Input ::
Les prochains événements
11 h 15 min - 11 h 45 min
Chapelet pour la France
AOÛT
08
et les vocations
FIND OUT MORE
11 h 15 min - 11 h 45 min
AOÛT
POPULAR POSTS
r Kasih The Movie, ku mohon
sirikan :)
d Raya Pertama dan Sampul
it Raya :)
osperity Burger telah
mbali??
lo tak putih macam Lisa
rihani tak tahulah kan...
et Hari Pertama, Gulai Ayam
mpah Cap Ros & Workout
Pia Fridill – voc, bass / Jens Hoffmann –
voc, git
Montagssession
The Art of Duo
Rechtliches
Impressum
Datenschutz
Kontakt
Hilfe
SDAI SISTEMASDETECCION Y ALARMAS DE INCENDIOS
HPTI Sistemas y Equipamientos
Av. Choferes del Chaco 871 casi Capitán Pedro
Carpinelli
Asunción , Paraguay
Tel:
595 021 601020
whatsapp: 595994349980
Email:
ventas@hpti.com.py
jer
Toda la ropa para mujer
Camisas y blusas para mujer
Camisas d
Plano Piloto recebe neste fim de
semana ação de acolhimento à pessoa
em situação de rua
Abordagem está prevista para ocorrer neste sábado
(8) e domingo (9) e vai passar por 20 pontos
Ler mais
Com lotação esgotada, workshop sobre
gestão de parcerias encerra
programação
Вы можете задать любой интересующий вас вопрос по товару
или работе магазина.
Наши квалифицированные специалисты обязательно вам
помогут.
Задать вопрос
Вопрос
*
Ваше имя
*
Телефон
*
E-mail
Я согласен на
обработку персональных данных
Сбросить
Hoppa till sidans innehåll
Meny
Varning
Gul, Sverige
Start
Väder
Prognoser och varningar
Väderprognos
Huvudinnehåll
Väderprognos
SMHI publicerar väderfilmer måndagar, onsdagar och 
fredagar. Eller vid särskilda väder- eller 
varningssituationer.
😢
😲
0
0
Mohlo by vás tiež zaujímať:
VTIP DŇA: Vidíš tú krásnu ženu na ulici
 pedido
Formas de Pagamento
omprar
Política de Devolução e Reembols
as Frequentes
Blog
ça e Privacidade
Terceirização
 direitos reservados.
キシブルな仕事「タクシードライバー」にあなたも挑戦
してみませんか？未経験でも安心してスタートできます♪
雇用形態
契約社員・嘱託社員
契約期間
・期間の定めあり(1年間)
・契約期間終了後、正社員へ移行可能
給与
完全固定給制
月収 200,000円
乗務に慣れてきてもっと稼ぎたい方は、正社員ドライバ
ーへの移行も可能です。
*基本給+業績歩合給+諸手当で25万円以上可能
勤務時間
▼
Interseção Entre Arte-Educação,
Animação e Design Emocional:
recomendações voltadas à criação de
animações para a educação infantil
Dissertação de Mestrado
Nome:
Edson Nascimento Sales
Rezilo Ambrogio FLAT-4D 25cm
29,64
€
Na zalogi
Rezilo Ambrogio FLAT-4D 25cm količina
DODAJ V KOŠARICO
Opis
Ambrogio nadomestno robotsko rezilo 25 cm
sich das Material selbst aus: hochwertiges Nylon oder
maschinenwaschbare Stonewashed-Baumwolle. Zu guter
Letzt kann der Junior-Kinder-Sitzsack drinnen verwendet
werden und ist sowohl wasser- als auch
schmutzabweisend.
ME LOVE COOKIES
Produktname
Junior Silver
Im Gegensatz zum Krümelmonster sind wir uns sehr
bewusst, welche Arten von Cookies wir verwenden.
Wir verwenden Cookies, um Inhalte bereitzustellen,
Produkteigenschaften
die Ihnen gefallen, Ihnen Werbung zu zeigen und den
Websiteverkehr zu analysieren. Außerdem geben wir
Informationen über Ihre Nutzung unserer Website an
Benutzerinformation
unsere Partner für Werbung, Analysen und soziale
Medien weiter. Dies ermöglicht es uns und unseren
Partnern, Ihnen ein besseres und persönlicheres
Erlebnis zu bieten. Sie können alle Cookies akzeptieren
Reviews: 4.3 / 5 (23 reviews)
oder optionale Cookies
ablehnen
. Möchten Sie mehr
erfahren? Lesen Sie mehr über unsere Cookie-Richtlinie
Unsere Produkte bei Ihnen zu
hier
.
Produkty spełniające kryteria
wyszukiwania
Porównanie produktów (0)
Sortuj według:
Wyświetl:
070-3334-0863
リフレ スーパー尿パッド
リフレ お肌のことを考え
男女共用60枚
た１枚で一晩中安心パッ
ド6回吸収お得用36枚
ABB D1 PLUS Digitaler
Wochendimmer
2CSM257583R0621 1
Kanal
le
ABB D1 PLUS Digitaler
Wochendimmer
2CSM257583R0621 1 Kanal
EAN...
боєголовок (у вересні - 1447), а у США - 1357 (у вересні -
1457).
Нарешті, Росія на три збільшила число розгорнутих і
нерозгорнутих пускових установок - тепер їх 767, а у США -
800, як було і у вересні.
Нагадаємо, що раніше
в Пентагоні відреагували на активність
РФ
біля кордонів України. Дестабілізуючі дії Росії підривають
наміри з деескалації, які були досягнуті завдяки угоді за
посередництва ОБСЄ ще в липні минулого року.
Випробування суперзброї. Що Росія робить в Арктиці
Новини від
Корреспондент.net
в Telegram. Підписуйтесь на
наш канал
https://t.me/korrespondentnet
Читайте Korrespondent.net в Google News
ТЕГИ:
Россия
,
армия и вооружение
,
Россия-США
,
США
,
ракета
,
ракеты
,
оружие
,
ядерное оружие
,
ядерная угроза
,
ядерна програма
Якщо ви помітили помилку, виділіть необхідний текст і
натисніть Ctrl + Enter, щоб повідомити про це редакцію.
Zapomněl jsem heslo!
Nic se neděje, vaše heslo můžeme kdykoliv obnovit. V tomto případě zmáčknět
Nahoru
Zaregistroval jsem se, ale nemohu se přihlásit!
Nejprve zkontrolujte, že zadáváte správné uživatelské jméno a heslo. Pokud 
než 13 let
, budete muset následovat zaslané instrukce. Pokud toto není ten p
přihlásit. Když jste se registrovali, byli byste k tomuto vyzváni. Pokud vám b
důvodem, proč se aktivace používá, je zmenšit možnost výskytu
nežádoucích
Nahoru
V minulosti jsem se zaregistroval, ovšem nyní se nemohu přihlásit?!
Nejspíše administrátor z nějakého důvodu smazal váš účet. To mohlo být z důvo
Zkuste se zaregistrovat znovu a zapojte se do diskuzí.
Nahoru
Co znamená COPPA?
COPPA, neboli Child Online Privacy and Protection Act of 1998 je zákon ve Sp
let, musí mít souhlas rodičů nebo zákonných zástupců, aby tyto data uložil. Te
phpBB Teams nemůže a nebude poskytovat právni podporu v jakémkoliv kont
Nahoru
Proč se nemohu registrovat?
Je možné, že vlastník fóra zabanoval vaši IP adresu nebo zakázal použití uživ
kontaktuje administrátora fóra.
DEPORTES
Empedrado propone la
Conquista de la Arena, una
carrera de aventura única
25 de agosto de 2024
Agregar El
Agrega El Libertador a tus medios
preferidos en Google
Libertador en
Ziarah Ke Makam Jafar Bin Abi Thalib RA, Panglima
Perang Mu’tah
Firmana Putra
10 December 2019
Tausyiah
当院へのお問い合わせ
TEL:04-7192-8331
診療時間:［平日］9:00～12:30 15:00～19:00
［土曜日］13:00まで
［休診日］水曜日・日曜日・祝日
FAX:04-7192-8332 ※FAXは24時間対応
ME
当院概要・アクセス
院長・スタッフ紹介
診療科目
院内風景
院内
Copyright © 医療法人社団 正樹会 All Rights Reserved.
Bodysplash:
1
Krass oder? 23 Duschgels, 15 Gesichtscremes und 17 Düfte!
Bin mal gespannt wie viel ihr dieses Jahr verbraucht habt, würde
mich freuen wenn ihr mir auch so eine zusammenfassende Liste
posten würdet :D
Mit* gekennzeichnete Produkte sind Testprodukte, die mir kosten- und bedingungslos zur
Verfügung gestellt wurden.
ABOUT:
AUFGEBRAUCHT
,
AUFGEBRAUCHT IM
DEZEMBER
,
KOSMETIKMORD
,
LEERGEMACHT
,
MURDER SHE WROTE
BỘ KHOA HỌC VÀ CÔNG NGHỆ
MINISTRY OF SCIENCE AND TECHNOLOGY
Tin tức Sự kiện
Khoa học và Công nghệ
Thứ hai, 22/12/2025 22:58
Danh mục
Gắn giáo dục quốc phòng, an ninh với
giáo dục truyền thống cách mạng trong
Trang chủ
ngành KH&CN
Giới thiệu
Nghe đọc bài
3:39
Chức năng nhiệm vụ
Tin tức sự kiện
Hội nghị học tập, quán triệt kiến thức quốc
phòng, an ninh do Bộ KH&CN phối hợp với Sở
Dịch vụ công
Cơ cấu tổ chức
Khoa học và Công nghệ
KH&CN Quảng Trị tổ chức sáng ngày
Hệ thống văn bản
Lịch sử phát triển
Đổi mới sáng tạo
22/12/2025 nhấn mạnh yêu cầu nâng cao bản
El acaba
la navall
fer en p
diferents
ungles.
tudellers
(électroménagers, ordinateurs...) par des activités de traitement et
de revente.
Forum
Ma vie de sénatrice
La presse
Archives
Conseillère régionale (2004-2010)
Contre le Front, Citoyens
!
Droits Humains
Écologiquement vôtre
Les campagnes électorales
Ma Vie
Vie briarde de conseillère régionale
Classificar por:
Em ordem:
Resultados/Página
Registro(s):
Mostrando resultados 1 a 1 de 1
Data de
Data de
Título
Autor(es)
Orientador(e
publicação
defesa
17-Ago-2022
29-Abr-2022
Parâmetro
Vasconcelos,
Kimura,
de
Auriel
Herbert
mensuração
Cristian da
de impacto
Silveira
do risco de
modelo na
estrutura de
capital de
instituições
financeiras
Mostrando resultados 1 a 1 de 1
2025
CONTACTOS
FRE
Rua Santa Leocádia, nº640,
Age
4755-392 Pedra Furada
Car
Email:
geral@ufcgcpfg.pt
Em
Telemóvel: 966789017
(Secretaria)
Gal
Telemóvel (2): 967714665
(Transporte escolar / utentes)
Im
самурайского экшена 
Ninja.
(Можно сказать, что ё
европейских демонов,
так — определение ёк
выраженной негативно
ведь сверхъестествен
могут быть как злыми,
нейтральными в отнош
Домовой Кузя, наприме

Activity ::
Starting at the first line and ending with the line that contains "ーへの移行も可能です。", can you write out those lines word for word, including both ends?

Answer space ::
Les prochains événements
11 h 15 min - 11 h 45 min
Chapelet pour la France
AOÛT
08
et les vocations
FIND OUT MORE
11 h 15 min - 11 h 45 min
AOÛT
POPULAR POSTS
r Kasih The Movie, ku mohon
sirikan :)
d Raya Pertama dan Sampul
it Raya :)
osperity Burger telah
mbali??
lo tak putih macam Lisa
rihani tak tahulah kan...
et Hari Pertama, Gulai Ayam
mpah Cap Ros & Workout
Pia Fridill – voc, bass / Jens Hoffmann –
voc, git
Montagssession
The Art of Duo
Rechtliches
Impressum
Datenschutz
Kontakt
Hilfe
SDAI SISTEMASDETECCION Y ALARMAS DE INCENDIOS
HPTI Sistemas y Equipamientos
Av. Choferes del Chaco 871 casi Capitán Pedro
Carpinelli
Asunción , Paraguay
Tel:
595 021 601020
whatsapp: 595994349980
Email:
ventas@hpti.com.py
jer
Toda la ropa para mujer
Camisas y blusas para mujer
Camisas d
Plano Piloto recebe neste fim de
semana ação de acolhimento à pessoa
em situação de rua
Abordagem está prevista para ocorrer neste sábado
(8) e domingo (9) e vai passar por 20 pontos
Ler mais
Com lotação esgotada, workshop sobre
gestão de parcerias encerra
programação
Вы можете задать любой интересующий вас вопрос по товару
или работе магазина.
Наши квалифицированные специалисты обязательно вам
помогут.
Задать вопрос
Вопрос
*
Ваше имя
*
Телефон
*
E-mail
Я согласен на
обработку персональных данных
Сбросить
Hoppa till sidans innehåll
Meny
Varning
Gul, Sverige
Start
Väder
Prognoser och varningar
Väderprognos
Huvudinnehåll
Väderprognos
SMHI publicerar väderfilmer måndagar, onsdagar och 
fredagar. Eller vid särskilda väder- eller 
varningssituationer.
😢
😲
0
0
Mohlo by vás tiež zaujímať:
VTIP DŇA: Vidíš tú krásnu ženu na ulici
 pedido
Formas de Pagamento
omprar
Política de Devolução e Reembols
as Frequentes
Blog
ça e Privacidade
Terceirização
 direitos reservados.
キシブルな仕事「タクシードライバー」にあなたも挑戦
してみませんか？未経験でも安心してスタートできます♪
雇用形態
契約社員・嘱託社員
契約期間
・期間の定めあり(1年間)
・契約期間終了後、正社員へ移行可能
給与
完全固定給制
月収 200,000円
乗務に慣れてきてもっと稼ぎたい方は、正社員ドライバ
ーへの移行も可能です。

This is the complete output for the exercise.